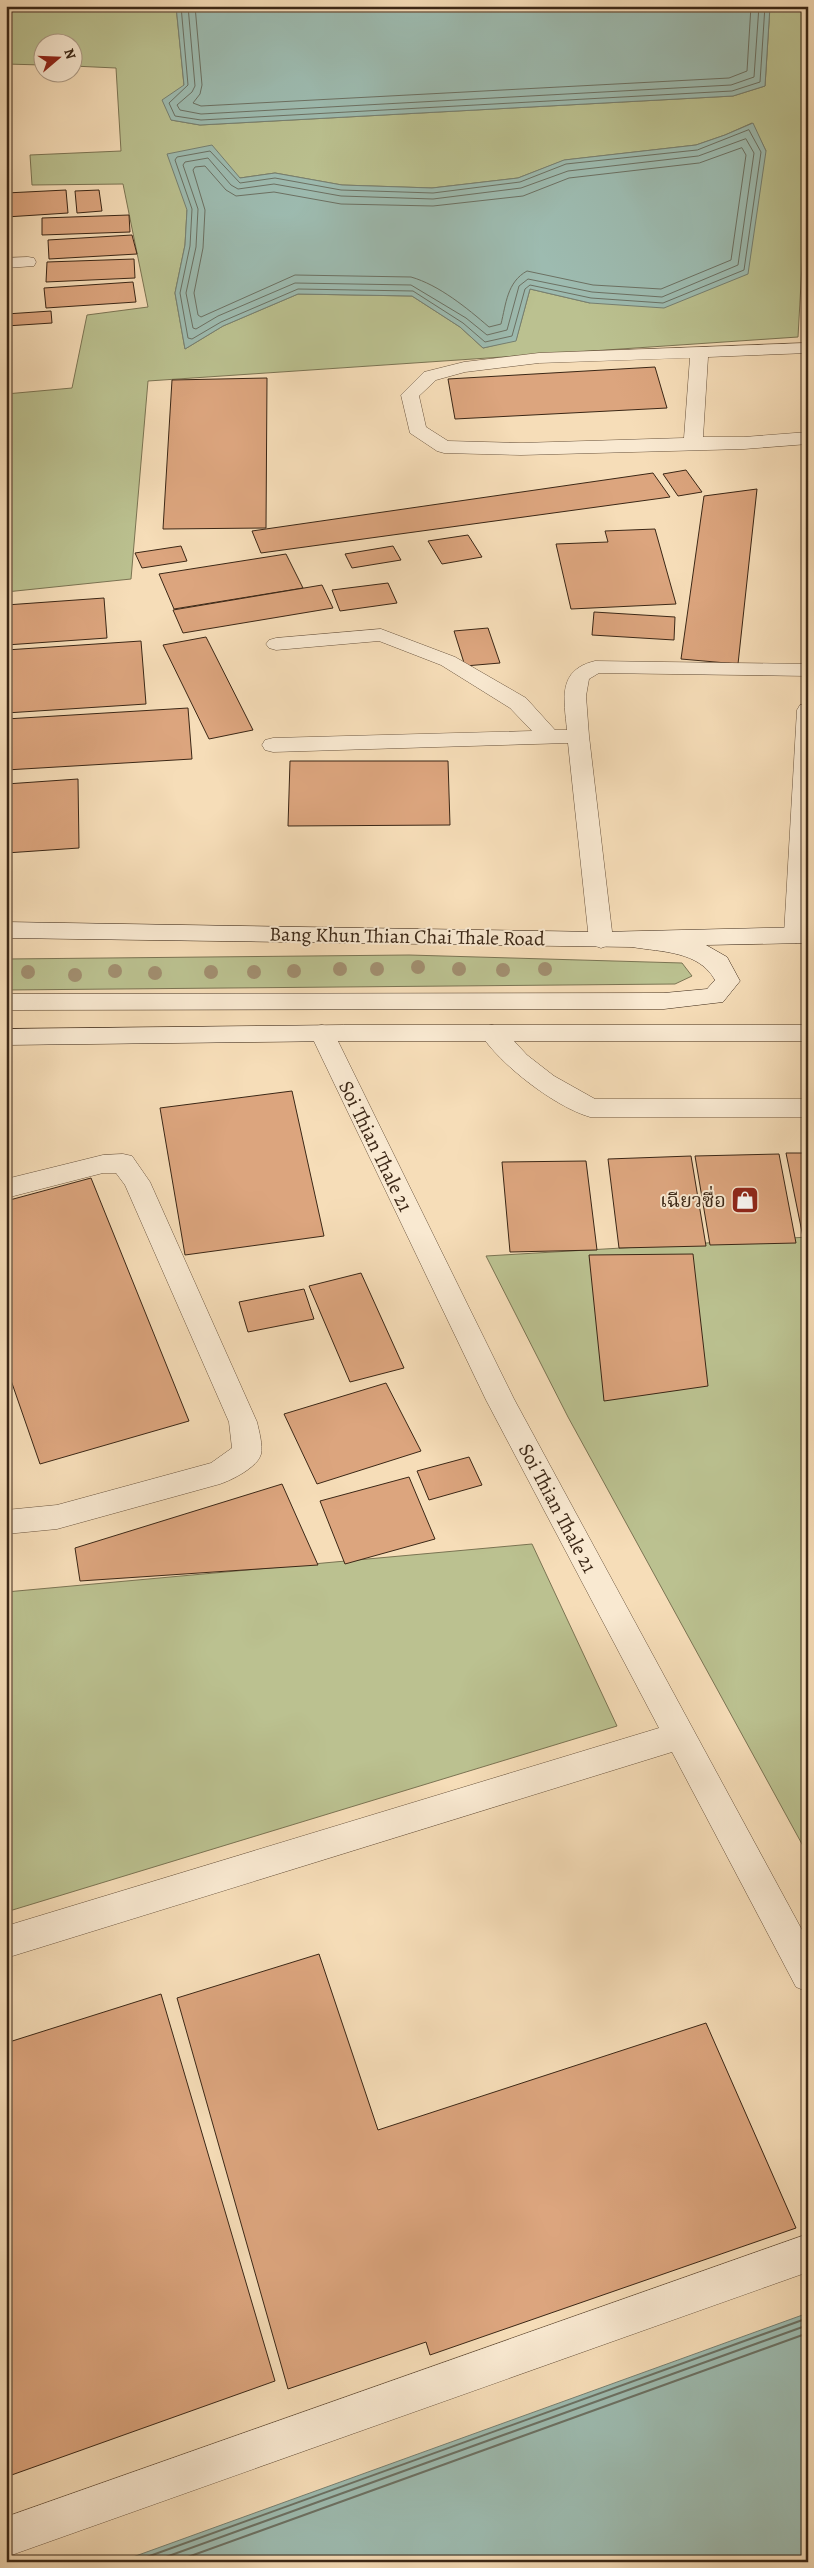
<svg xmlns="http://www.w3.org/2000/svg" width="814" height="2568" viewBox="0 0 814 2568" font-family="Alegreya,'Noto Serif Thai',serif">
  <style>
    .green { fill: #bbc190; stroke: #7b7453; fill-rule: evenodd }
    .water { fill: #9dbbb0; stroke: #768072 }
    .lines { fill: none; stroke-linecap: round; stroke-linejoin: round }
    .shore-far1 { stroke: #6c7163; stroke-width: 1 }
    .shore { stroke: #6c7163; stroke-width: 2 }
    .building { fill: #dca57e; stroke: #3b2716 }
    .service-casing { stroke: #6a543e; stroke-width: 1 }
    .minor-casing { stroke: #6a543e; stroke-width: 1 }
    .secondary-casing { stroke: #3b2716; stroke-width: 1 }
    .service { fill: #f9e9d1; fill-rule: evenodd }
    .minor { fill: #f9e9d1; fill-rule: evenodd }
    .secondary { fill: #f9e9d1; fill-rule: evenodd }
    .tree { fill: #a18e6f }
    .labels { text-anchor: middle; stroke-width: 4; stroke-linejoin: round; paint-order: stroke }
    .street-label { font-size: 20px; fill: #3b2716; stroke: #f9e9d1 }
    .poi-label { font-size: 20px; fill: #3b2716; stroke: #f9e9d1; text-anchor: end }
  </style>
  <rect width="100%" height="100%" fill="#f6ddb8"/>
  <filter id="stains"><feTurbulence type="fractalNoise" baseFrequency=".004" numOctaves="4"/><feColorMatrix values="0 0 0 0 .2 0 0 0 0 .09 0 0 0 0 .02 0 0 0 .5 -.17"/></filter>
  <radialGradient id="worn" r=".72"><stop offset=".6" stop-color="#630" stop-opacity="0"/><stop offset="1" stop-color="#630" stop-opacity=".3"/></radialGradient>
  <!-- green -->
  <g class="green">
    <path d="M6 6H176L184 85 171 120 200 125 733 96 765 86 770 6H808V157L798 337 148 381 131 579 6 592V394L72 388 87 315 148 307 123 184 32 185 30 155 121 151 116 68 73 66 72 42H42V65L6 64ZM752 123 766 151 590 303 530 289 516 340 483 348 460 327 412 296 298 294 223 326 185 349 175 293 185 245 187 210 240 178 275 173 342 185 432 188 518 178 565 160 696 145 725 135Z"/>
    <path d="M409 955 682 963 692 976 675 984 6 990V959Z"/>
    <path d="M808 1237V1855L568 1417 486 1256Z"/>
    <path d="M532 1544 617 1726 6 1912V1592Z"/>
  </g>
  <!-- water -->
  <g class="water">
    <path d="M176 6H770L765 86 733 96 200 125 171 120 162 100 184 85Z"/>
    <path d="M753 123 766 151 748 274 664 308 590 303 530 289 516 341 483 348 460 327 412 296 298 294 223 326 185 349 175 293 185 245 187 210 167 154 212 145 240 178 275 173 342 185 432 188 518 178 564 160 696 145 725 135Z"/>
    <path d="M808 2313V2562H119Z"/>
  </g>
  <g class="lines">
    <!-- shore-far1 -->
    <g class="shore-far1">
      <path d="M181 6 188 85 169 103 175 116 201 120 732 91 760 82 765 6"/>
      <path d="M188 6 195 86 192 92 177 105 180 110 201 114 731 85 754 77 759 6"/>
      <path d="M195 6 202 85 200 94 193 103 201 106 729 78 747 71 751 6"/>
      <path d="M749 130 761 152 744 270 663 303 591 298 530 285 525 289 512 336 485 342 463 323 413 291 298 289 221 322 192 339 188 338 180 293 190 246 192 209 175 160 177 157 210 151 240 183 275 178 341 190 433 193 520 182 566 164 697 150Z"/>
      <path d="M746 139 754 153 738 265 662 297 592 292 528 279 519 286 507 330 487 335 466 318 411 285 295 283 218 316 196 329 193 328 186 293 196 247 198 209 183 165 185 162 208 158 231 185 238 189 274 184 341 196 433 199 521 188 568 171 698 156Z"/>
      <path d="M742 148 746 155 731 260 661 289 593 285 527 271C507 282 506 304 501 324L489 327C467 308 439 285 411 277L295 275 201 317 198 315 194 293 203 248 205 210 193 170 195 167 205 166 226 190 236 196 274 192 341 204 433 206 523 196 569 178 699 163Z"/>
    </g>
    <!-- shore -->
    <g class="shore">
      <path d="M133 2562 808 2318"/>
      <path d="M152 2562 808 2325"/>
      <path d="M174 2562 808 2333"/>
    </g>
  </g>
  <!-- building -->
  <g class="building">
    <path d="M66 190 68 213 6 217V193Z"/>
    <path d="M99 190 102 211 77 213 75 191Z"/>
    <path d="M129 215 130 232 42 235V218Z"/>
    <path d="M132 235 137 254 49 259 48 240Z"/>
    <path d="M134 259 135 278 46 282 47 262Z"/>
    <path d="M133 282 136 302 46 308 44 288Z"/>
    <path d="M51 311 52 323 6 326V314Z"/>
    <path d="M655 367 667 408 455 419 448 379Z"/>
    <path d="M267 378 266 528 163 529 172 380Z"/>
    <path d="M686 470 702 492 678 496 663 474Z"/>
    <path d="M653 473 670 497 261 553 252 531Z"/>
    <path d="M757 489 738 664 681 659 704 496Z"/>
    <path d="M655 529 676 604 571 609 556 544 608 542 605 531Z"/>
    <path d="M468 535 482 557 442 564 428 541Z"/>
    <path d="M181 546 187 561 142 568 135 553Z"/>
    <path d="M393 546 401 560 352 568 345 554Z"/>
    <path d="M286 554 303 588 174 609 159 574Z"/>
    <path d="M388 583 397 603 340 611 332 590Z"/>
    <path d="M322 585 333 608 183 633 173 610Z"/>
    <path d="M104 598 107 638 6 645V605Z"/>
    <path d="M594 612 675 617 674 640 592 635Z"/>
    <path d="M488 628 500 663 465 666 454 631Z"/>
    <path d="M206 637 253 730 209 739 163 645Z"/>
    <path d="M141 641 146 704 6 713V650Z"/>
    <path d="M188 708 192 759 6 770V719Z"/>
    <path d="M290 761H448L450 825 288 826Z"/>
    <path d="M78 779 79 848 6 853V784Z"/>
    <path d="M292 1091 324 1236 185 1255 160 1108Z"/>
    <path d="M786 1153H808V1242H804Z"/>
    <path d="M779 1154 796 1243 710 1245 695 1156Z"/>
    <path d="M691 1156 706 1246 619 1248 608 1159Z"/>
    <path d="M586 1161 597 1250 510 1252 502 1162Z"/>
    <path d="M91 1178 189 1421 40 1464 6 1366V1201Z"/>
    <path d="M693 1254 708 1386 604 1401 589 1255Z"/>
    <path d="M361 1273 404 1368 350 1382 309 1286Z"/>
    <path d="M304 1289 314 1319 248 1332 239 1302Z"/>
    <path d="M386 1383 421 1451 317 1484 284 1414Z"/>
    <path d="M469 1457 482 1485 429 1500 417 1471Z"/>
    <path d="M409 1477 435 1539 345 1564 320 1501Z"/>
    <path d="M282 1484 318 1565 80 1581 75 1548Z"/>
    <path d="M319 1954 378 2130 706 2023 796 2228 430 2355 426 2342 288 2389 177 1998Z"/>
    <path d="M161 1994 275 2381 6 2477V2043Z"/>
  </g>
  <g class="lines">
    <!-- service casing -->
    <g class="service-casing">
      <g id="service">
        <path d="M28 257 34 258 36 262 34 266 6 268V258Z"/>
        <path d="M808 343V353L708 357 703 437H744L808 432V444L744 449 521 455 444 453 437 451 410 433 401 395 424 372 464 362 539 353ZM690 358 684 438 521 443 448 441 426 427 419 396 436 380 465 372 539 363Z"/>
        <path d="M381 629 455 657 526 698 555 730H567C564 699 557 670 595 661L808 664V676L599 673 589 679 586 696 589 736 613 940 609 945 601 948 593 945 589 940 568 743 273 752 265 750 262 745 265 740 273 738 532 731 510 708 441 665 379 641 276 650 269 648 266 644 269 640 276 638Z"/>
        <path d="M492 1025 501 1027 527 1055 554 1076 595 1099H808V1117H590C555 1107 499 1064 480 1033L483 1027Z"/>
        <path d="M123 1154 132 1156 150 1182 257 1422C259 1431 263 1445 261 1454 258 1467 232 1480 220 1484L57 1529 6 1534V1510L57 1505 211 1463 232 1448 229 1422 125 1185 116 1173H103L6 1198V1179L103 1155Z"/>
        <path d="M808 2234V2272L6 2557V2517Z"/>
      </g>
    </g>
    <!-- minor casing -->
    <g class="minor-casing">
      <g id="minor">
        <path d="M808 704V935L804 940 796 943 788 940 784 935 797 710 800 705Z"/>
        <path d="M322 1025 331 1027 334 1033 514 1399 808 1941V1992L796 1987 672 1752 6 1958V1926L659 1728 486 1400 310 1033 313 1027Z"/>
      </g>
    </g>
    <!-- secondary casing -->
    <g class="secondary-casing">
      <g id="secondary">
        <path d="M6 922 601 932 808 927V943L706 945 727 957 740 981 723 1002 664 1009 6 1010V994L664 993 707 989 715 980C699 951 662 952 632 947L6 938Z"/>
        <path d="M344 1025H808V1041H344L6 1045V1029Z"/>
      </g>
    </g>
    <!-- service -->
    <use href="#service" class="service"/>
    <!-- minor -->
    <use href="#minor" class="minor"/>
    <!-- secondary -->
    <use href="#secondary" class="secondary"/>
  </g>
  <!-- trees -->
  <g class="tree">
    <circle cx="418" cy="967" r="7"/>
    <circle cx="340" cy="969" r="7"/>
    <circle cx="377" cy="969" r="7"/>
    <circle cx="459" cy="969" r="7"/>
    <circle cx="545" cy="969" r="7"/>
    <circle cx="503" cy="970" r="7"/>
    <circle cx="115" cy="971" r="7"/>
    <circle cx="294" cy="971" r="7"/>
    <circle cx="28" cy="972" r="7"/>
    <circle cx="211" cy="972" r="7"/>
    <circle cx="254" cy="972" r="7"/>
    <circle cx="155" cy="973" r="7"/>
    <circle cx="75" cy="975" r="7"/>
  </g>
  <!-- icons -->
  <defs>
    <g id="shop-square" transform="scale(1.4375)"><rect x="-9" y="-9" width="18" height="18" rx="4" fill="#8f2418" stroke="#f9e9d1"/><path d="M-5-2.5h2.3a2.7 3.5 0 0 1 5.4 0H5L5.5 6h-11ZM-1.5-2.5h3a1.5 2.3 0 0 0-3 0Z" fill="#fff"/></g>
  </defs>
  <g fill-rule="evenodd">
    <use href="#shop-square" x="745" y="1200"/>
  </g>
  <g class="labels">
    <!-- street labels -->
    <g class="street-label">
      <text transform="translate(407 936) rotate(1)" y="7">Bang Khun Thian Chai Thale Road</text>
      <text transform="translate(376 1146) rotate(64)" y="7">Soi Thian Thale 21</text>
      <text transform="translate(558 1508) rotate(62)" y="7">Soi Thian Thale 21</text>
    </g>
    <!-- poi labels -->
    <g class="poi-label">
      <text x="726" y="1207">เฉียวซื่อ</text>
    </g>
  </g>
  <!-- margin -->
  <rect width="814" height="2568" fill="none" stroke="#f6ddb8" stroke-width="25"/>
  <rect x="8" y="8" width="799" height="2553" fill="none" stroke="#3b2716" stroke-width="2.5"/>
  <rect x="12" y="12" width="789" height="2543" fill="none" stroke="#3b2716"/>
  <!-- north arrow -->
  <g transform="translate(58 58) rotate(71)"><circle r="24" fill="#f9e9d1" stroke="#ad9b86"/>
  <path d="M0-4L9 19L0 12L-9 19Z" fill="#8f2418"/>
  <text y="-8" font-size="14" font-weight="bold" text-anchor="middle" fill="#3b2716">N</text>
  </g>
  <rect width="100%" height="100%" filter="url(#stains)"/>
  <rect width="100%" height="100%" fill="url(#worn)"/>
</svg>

• Task directions:
Go through the records above and count the lines with the word "worn" in them. Answer with the number only.

• Task solution:
2